L'absence de cohésion entre les différents services a conduit à la mise en place, quelques années plus tard, d'une nouvelle organisation multiservices. Le Commandement des opérations spéciales des États-Unis (USSOCOM) est devenu opérationnel le 16 avril 1987. Chaque service dispose désormais de ses propres forces d'opérations spéciales sous le contrôle global de l'USSOCOM. [58] [Note 10]

Le manque de pilotes d'hélicoptères de l'armée bien formés qui étaient capables du vol de nuit à basse altitude nécessaire pour les missions d'opérations spéciales modernes a incité la création du 160e Régiment d'aviation d'opérations spéciales (SOAR) (Traqueurs nocturnes).
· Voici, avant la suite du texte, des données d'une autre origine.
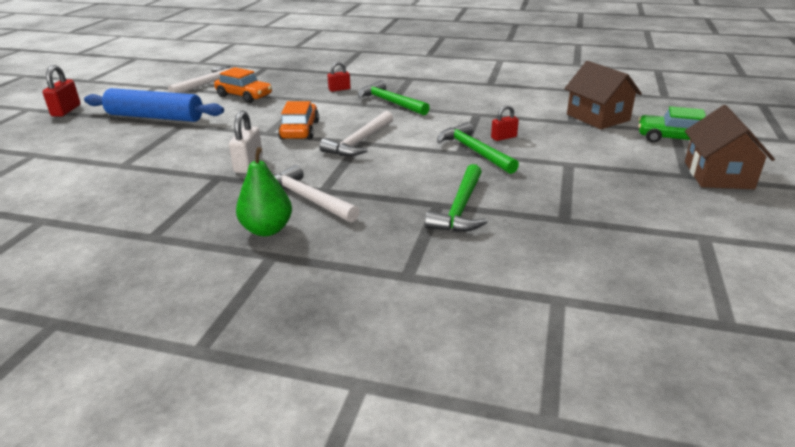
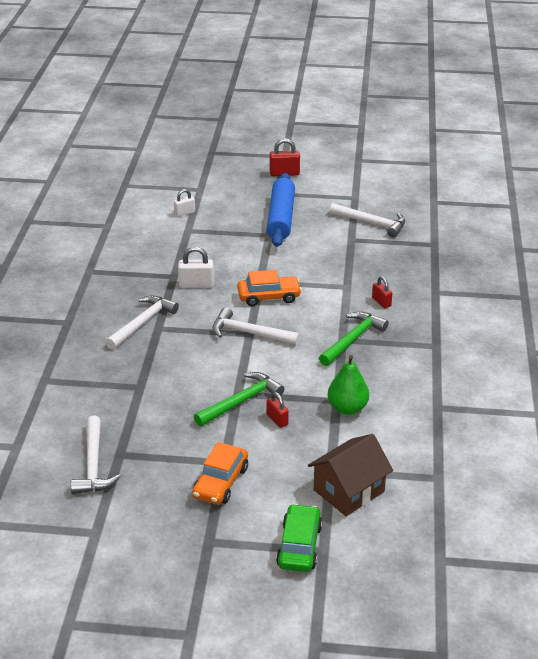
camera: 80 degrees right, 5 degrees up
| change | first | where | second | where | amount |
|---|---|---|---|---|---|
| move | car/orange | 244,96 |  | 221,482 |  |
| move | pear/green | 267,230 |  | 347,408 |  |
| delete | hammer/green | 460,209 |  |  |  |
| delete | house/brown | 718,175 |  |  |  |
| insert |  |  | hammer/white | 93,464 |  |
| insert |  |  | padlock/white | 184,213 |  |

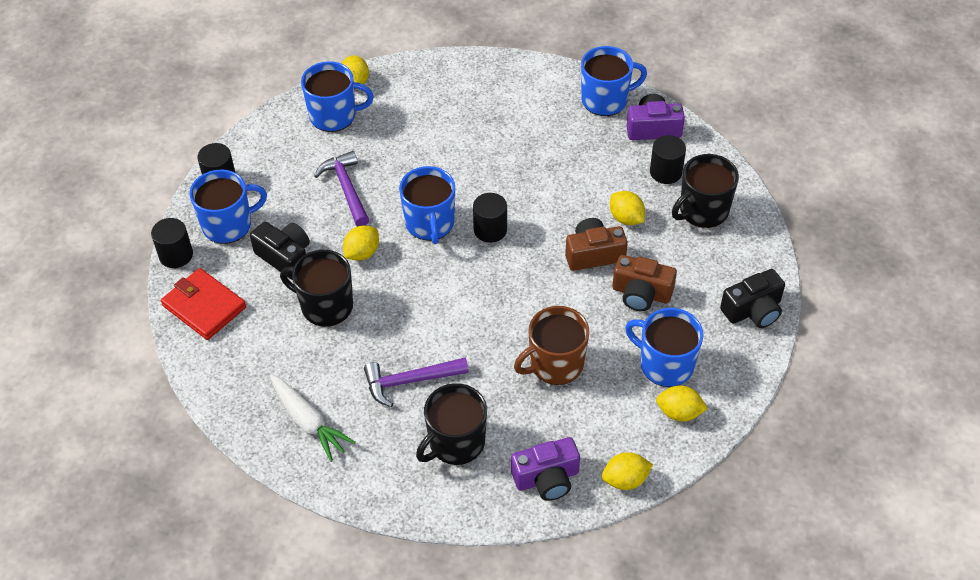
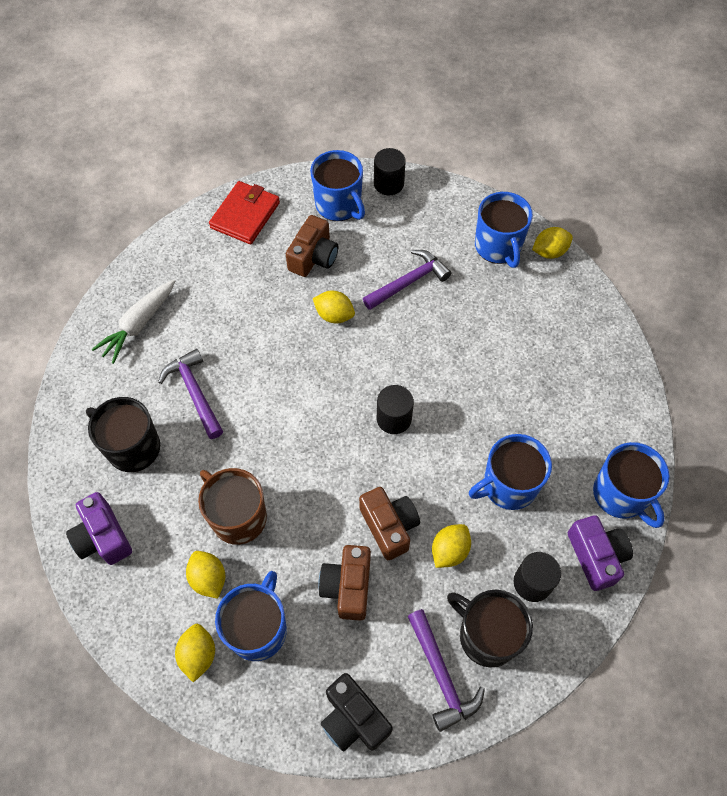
camera: 75 degrees right, 10 degrees up
| change | first | where | second | where | amount |
|---|---|---|---|---|---|
| delete | cylinder/black | 176,255 |  |  |  |
| recolor | camera/black | 285,257 | camera/brown | 313,257 |  |
| delete | mug/black | 325,306 |  |  |  |
| move | mug/blue | 430,223 |  | 508,485 |  |
| move | lemon/yellow | 625,480 |  | 208,579 |  |
| insert |  |  | hammer/purple | 441,675 |  |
En plus de la création du 160e SOAR, le département américain de la Défense forme désormais de nombreux pilotes d'hélicoptères militaires à la pénétration à basse altitude, au ravitaillement aérien et à l'utilisation de lunettes de vision nocturne.

En plus du rapport formel, diverses raisons de l'échec de la mission ont été avancées, la plupart des analystes s'accordant à dire qu'un plan excessivement complexe, une mauvaise planification opérationnelle, une structure de commandement défectueuse, un manque de formation adéquate des pilotes et de mauvaises conditions météorologiques étaient tous des facteurs contributifs et combinés. condamner l'opération. [59]


  1. Bibliothèque et musée présidentiel Ronald Reagan (Simi Valley, Californie). La bibliothèque a des séries liées à la crise des otages. Pour plus d'informations, consultez « Recherche à la bibliothèque présidentielle Ronald Reagan »
  2. Société historique du Minnesota (Minneapolis, MN). Il contient une collection d'articles liés à la crise des otages de l'otage Bruce Laingen et du vice-président Walter Mondale.http://collections.mnhs.org/mondale/ et http://www2.mnhs.org/library/findaids/00685.xml
  3. Université Purdue (West Lafayette, IN)
    Il possède une collection de documents du Congrès relatifs à la crise des otages --- principalement des copies de la législation.
  4. Penn State University (State College, Pennsylvanie)
    Il possède une collection de documents du Congrès relatifs à la crise des otages, y compris des copies de la législation.
  5. Bibliothèque Richard B. Russell pour la recherche et les études politiques (Athènes, Géorgie)
    Il possède une collection de caricatures politiques de l'Atlanta Journal-Constitution liées à la crise des otages.
  6. Les archives numériques de sécurité nationale. Disponible via ProQuest, il contient plus de 120 documents gouvernementaux déclassifiés liés à la crise des otages, ainsi que des chronologies, des glossaires et des bibliographies traitant du sujet. Il possède plus de 400 documents traitant de la révolution iranienne elle-même. Les archives de la sécurité nationale conservent également une vaste collection non publiée de documents déclassifiés qui comprend de nombreux dossiers relatifs à la fois à la révolution iranienne et à la crise des otages. Bien qu'il ne soit disponible que sur abonnement, il est disponible gratuitement dans les salles de recherche des archives nationales, dans les bibliothèques locales (courriel [email protected] pour plus d'informations sur des bibliothèques locales spécifiques) ou en visitant la salle de lecture Smith Bagley des archives de la sécurité nationale à Washington DC
  7. Relations étrangères des États-Unis (FRUS). Cette série de documents publiés par le Département d'État comprendra à terme deux volumes sur le thème de l'Iran, dont l'un traitera spécifiquement de la crise des otages. Ils sont actuellement en cours d'examen de déclassification et devraient être publiés en 2017 et plus tard.

Cette page a été révisée pour la dernière fois le 9 janvier 2017.